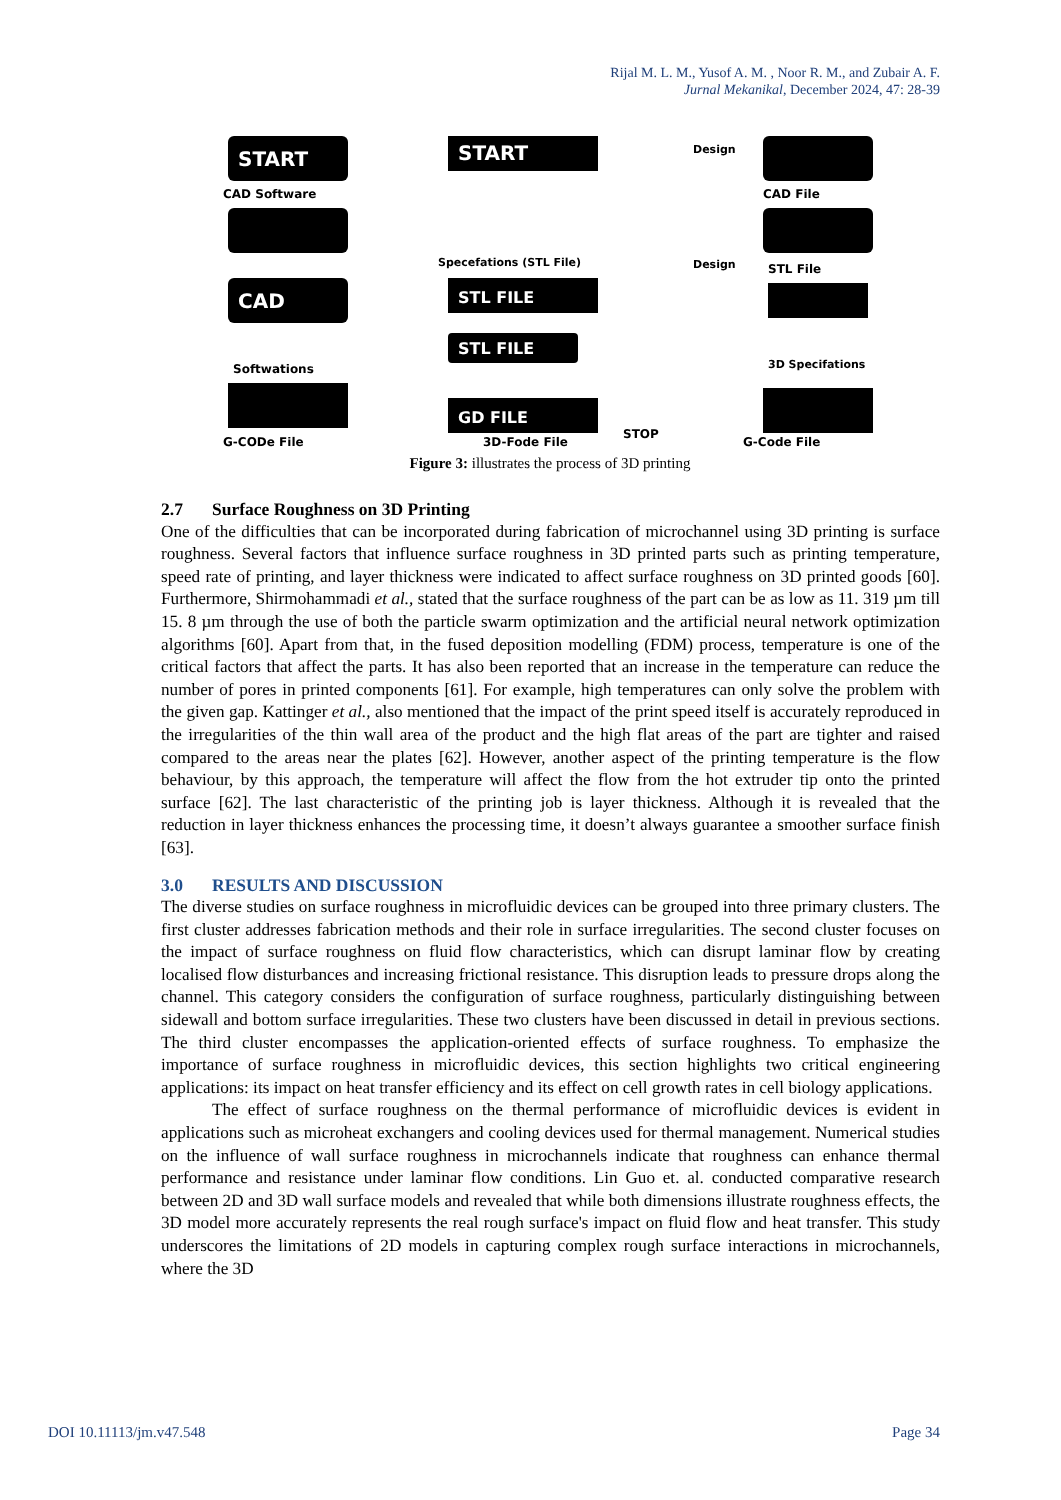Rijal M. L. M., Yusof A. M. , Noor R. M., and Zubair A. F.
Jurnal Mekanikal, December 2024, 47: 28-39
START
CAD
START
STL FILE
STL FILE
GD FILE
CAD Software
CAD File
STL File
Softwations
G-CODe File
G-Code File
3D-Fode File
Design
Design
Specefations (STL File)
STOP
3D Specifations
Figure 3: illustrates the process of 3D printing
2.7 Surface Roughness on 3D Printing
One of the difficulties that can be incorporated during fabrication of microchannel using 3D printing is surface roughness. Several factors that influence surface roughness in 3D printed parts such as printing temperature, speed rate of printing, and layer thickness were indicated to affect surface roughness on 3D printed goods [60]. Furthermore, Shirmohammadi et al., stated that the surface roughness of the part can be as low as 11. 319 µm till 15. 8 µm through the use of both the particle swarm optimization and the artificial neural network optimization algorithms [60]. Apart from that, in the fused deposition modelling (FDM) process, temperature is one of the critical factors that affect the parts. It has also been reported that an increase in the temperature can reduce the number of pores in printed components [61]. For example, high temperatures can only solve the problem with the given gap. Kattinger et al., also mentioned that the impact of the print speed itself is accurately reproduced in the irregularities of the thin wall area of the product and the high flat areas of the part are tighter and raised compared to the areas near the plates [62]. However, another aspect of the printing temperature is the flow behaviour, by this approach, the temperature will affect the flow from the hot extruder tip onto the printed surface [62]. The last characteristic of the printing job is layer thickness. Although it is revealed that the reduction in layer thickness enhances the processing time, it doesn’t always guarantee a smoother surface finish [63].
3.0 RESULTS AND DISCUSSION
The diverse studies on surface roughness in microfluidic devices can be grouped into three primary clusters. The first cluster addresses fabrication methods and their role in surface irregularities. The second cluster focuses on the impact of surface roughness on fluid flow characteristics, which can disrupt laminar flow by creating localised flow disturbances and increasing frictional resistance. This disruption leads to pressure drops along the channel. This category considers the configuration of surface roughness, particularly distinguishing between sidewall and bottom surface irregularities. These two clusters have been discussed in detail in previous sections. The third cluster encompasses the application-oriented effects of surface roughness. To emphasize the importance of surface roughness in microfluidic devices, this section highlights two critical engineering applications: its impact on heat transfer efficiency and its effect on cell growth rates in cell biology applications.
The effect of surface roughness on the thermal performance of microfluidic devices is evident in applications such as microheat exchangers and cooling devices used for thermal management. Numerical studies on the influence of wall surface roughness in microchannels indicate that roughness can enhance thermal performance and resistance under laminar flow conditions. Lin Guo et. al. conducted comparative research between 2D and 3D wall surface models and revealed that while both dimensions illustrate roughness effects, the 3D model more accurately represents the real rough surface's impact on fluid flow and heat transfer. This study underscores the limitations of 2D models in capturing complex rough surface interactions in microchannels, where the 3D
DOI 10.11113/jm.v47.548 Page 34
# # # #
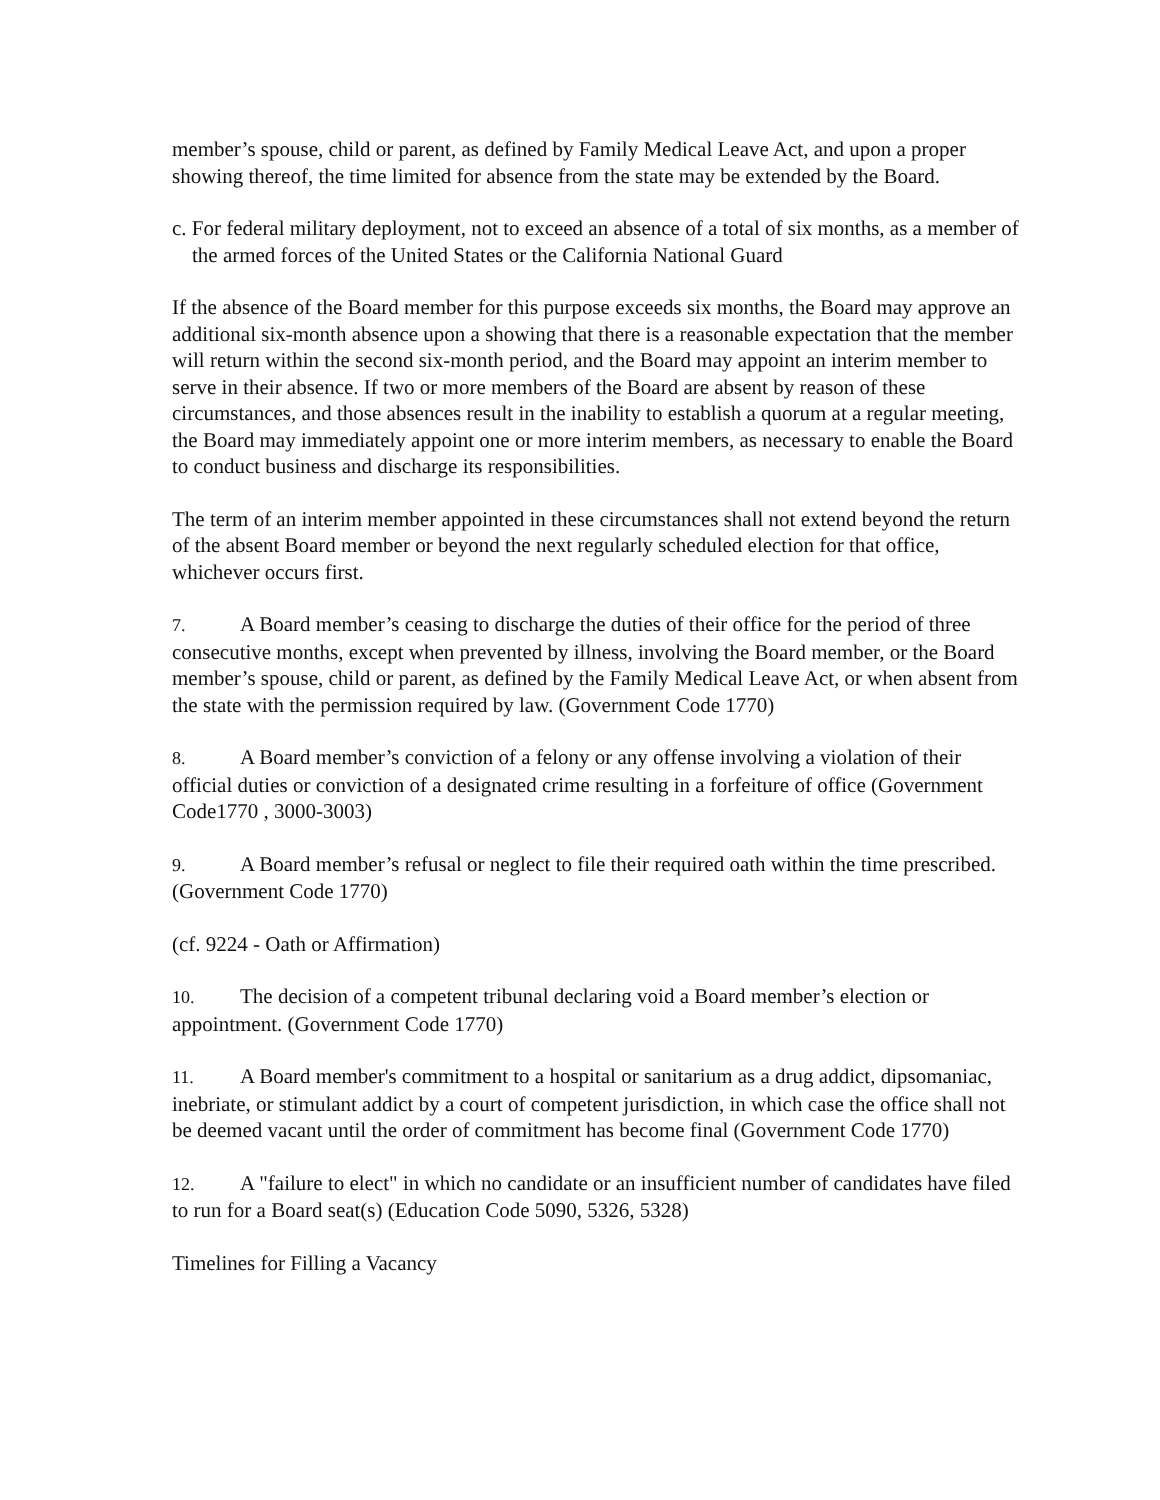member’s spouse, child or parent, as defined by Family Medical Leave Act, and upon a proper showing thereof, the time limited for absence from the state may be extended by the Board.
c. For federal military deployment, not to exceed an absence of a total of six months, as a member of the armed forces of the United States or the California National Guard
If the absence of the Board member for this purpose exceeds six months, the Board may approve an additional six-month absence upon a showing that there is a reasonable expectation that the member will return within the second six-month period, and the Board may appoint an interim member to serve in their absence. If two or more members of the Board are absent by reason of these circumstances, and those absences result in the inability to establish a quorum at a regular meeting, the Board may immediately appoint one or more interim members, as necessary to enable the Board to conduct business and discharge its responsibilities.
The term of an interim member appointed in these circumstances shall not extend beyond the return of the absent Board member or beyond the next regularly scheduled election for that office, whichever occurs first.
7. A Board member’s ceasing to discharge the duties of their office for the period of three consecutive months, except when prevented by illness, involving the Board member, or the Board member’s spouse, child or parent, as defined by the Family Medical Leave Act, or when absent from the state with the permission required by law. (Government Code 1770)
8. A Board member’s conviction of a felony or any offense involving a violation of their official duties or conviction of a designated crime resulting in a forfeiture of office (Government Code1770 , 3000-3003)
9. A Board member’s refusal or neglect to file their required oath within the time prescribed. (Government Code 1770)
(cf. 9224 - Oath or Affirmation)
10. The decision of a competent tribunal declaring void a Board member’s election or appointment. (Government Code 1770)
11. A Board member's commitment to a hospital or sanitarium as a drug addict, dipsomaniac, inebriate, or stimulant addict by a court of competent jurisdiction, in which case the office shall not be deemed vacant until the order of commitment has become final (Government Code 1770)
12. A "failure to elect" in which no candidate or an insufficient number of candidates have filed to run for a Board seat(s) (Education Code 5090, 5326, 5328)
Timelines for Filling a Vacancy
# # # #
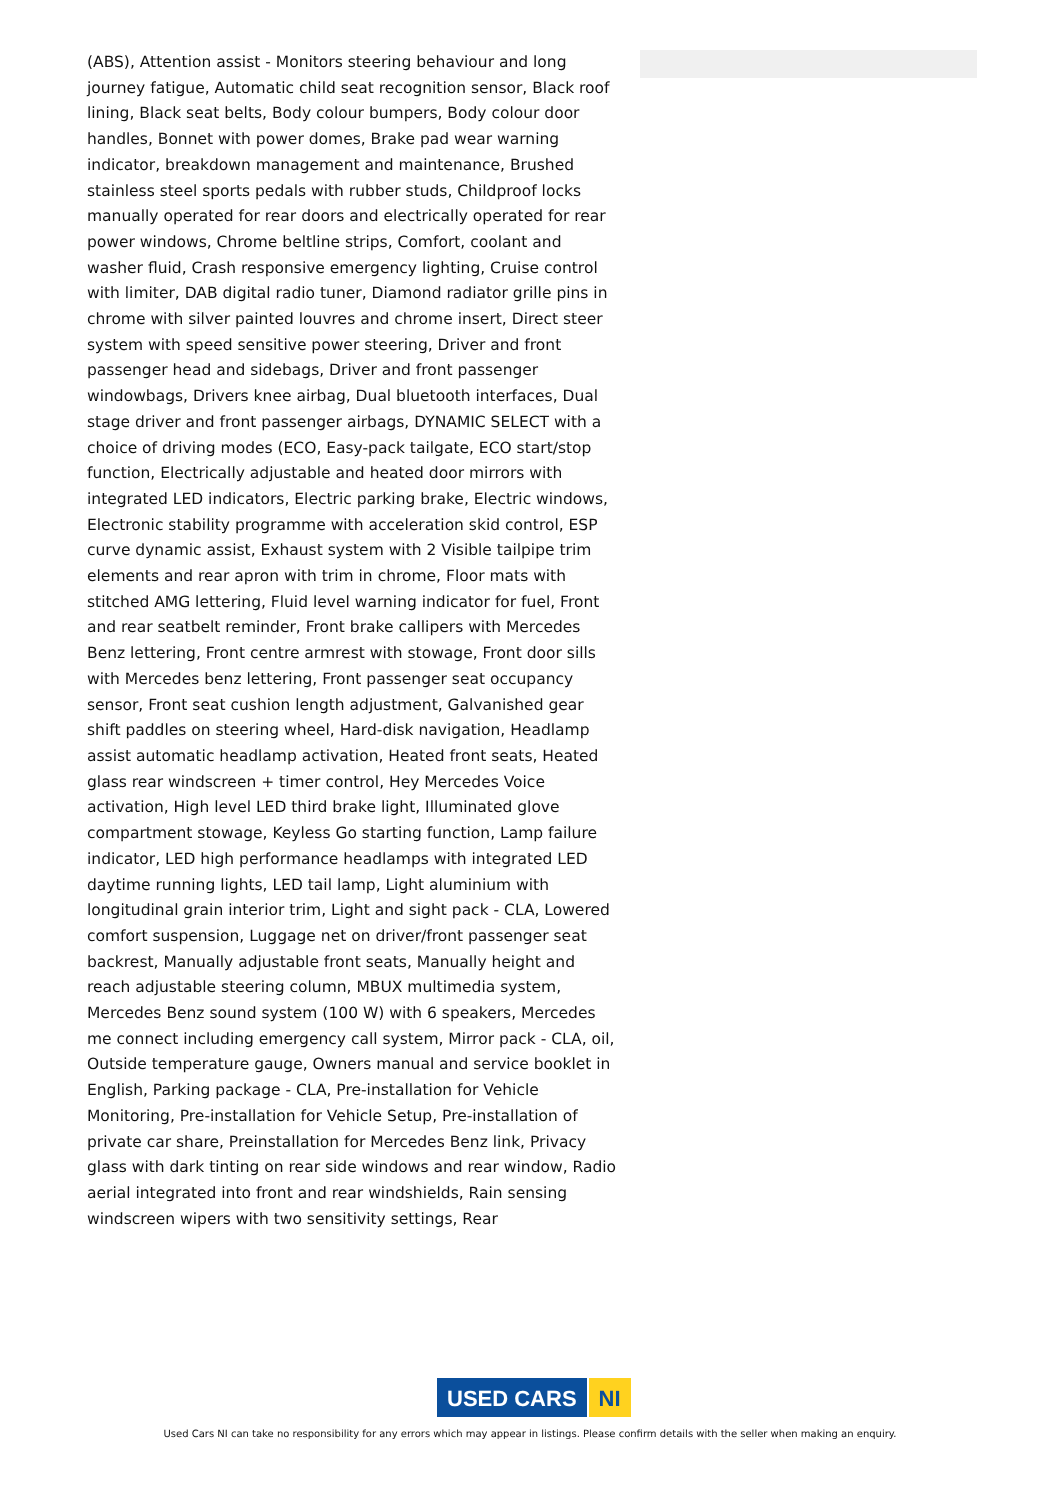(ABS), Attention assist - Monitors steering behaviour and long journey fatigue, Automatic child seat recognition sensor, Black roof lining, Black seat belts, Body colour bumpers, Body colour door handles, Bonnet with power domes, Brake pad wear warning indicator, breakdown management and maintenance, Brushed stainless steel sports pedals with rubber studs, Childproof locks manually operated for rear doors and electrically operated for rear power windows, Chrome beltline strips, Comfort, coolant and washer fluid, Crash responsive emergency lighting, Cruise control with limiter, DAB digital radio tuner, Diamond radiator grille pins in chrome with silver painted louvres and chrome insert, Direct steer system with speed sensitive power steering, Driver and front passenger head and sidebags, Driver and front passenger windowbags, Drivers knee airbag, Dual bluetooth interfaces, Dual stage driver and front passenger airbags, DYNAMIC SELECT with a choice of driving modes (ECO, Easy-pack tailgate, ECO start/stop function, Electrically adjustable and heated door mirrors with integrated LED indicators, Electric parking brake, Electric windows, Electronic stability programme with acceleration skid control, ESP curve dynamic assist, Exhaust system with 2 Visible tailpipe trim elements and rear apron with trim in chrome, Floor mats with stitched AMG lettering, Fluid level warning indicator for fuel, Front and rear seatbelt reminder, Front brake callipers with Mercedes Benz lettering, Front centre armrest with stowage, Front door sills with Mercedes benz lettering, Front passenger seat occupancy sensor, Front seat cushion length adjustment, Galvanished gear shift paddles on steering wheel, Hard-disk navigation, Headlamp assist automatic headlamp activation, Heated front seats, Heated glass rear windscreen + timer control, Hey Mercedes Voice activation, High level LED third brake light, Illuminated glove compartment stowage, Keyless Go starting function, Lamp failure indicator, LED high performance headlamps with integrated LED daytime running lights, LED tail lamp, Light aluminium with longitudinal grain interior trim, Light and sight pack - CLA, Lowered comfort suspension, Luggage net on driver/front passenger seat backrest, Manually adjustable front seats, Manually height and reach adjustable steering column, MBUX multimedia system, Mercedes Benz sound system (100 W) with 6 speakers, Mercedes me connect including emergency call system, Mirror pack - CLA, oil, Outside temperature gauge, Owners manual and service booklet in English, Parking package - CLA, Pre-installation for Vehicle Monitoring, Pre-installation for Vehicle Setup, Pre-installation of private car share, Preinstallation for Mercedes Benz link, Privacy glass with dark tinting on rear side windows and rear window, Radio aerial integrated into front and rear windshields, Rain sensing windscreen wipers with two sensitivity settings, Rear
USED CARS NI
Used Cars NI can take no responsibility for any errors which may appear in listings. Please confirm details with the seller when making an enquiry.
# # # #
* [WORK INSTRUCTIONS] Check each line of the entries above for the string "required", and return those that contain it.

* [RESULT OF THE TASK]
7. A Board member’s ceasing to discharge the duties of their office for the period of three consecutive months, except when prevented by illness, involving the Board member, or the Board member’s spouse, child or parent, as defined by the Family Medical Leave Act, or when absent from the state with the permission required by law. (Government Code 1770)
9. A Board member’s refusal or neglect to file their required oath within the time prescribed. (Government Code 1770)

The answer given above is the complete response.